_WORK INSTRUCTIONS_
Which lines in the data contain the word "hours"? Please copy each of them.
:: DATA SECTION ::
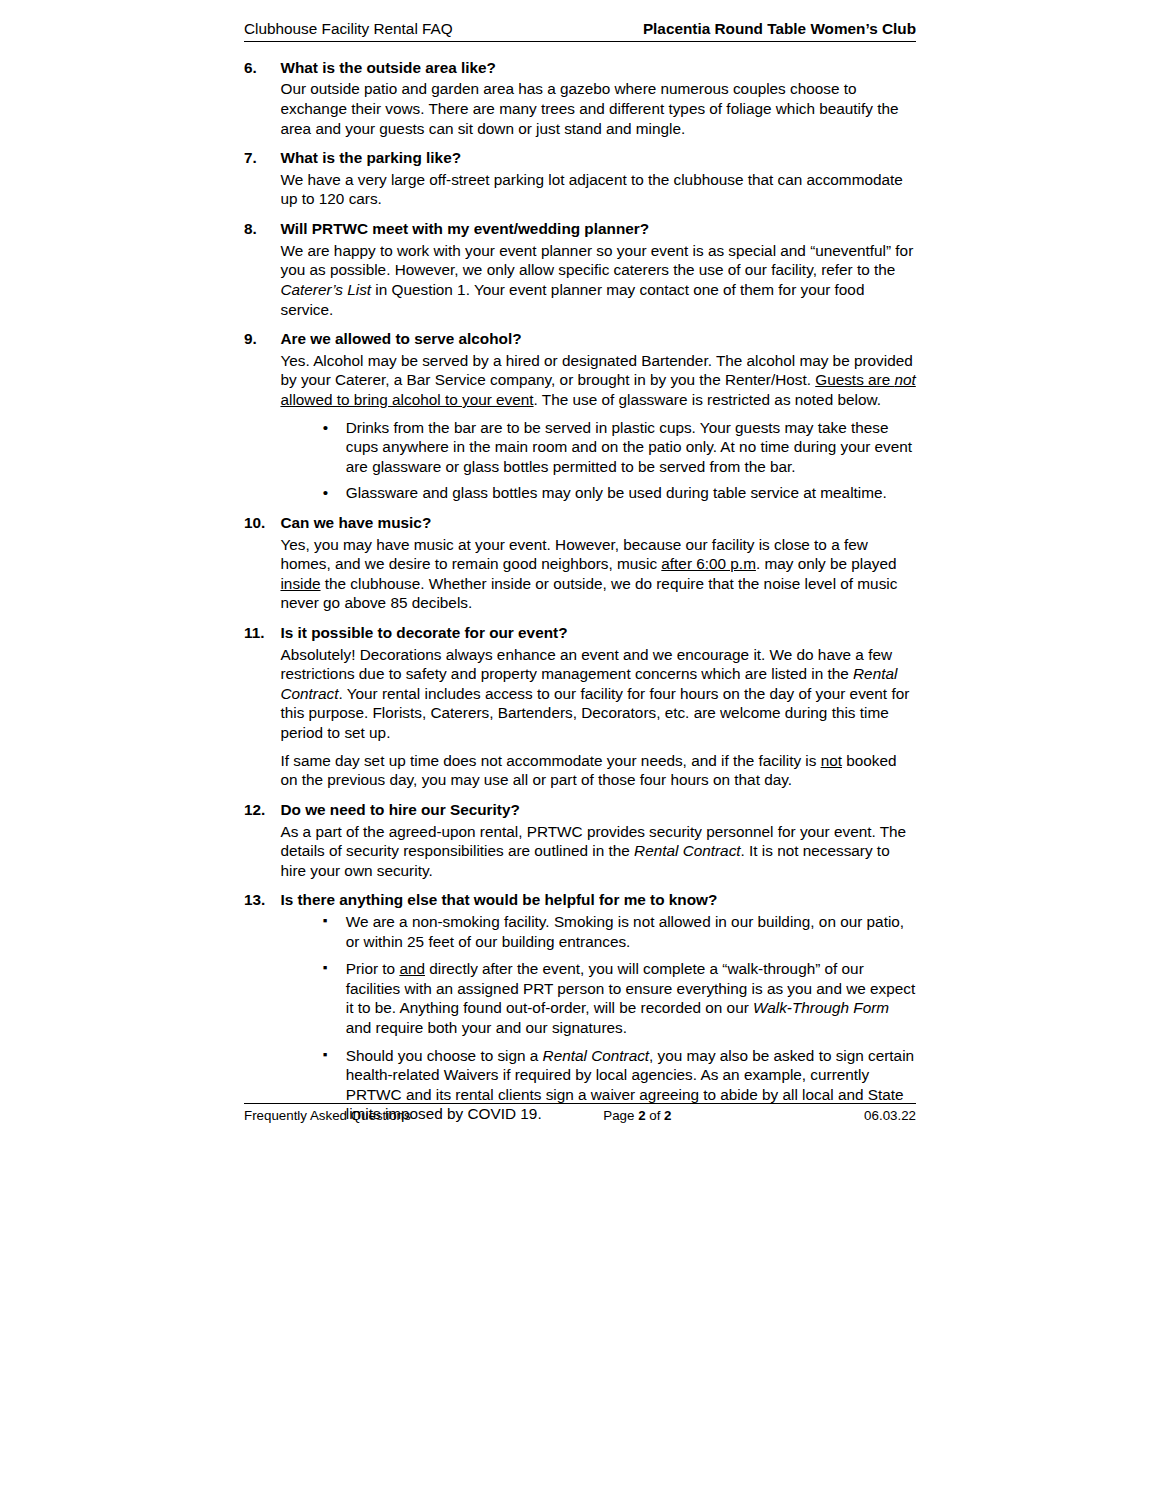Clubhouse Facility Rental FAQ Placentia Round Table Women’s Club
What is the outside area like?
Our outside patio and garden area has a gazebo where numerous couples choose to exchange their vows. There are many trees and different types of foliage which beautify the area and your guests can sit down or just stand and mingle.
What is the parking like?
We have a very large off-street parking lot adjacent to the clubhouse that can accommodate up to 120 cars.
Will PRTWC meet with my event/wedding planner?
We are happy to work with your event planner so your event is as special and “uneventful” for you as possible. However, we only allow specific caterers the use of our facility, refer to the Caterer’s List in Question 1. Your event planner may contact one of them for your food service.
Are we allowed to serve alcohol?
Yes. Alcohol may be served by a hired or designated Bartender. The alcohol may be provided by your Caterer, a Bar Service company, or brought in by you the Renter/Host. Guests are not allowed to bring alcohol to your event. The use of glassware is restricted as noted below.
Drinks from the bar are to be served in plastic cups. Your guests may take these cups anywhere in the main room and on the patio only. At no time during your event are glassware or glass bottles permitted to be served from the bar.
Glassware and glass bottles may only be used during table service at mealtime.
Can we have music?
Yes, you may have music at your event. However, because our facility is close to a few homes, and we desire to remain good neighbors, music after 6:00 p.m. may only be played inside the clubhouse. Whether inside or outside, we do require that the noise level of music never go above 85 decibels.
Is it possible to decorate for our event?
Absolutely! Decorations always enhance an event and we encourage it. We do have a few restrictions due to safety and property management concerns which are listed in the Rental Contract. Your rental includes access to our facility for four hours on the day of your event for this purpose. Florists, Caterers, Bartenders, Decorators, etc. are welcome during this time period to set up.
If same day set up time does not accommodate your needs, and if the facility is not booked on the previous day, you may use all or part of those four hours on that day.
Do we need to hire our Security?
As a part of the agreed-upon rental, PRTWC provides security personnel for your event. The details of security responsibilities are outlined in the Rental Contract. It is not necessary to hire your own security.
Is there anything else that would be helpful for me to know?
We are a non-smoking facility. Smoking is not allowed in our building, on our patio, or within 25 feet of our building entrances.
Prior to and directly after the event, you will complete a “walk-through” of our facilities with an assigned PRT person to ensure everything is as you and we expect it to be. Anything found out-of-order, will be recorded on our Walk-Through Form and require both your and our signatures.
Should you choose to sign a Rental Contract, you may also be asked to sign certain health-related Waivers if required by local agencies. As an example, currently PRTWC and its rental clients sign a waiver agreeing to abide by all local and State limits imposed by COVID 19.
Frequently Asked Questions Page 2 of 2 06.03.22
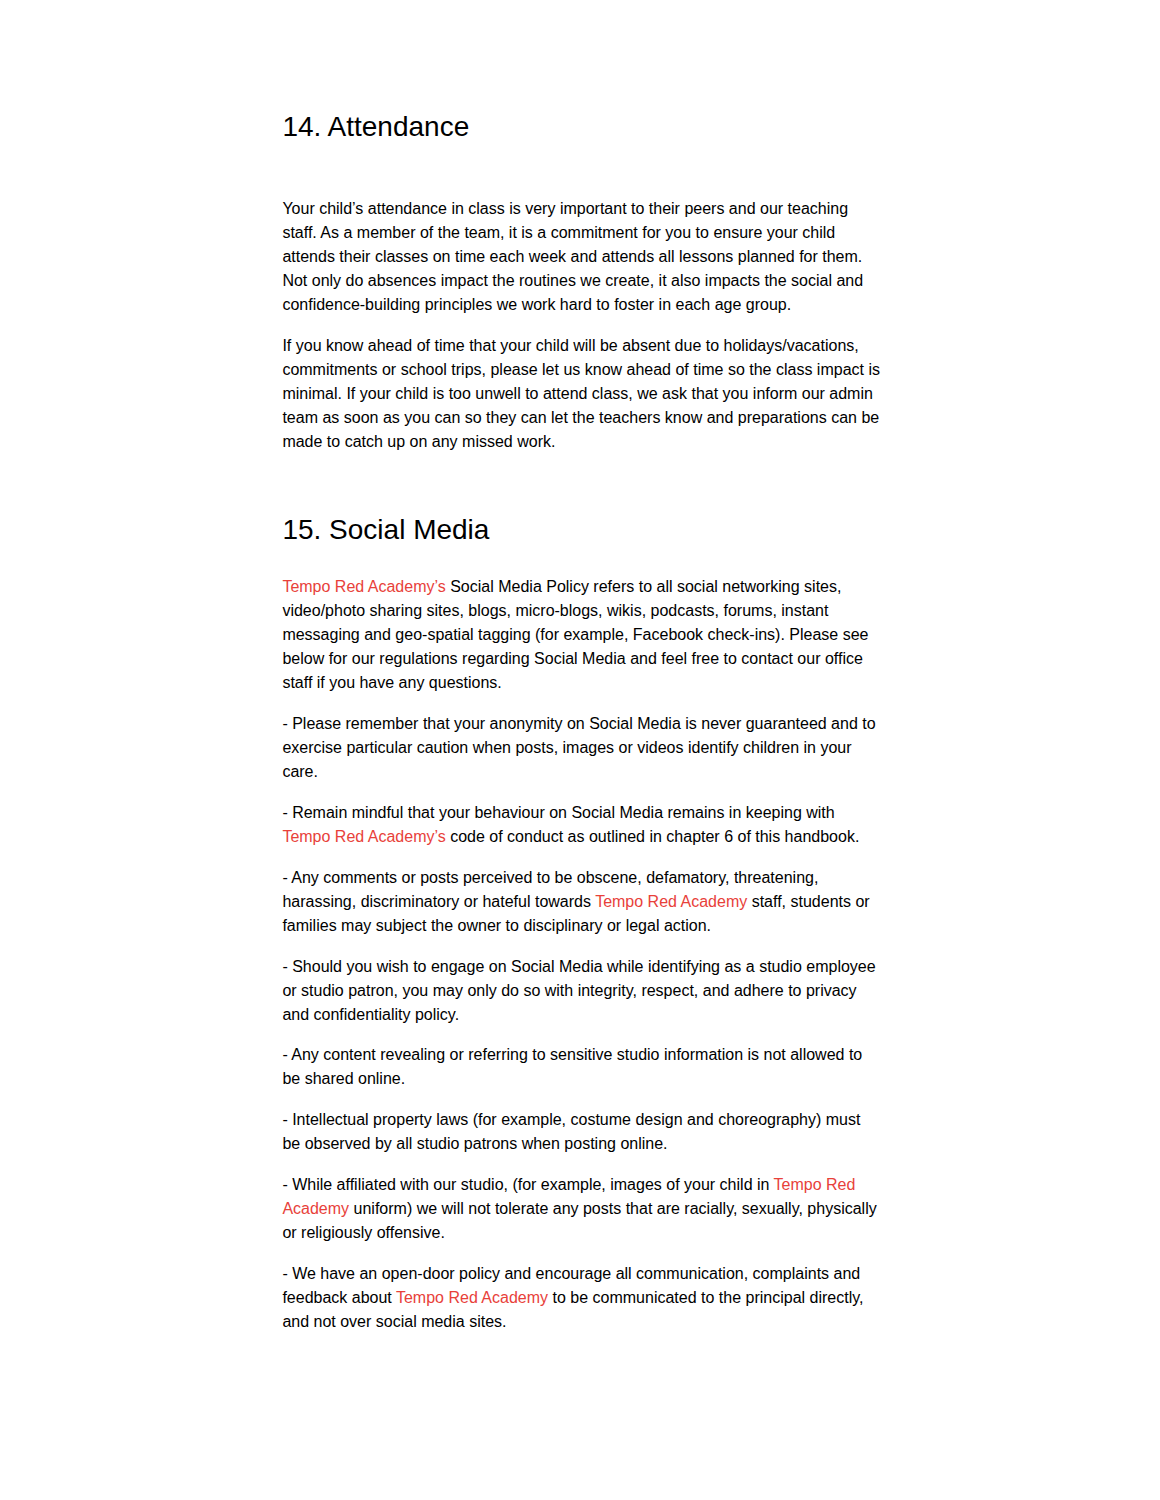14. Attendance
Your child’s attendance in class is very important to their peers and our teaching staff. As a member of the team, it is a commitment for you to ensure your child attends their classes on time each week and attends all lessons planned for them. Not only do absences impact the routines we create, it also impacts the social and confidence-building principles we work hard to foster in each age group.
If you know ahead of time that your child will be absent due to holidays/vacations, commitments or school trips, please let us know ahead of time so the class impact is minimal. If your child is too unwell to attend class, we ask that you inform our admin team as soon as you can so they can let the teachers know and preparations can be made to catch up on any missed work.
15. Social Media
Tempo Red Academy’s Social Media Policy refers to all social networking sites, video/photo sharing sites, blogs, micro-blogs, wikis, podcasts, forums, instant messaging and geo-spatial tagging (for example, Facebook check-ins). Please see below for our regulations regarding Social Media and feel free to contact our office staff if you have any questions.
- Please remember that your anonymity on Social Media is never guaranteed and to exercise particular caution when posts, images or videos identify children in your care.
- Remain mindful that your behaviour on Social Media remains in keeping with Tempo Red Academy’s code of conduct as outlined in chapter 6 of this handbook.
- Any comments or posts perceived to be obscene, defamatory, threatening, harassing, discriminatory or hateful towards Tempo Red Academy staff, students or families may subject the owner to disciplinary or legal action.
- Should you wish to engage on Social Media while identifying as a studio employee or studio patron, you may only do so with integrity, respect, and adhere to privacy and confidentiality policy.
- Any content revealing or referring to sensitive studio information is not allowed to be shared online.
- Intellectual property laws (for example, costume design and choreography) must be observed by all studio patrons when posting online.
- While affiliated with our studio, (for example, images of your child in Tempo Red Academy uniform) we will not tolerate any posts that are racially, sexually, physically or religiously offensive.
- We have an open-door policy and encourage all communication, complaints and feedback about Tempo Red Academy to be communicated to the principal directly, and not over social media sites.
:::
_RESPONSE TO THE TASK_
Absolutely! Decorations always enhance an event and we encourage it. We do have a few restrictions due to safety and property management concerns which are listed in the Rental Contract. Your rental includes access to our facility for four hours on the day of your event for this purpose. Florists, Caterers, Bartenders, Decorators, etc. are welcome during this time period to set up.
If same day set up time does not accommodate your needs, and if the facility is not booked on the previous day, you may use all or part of those four hours on that day.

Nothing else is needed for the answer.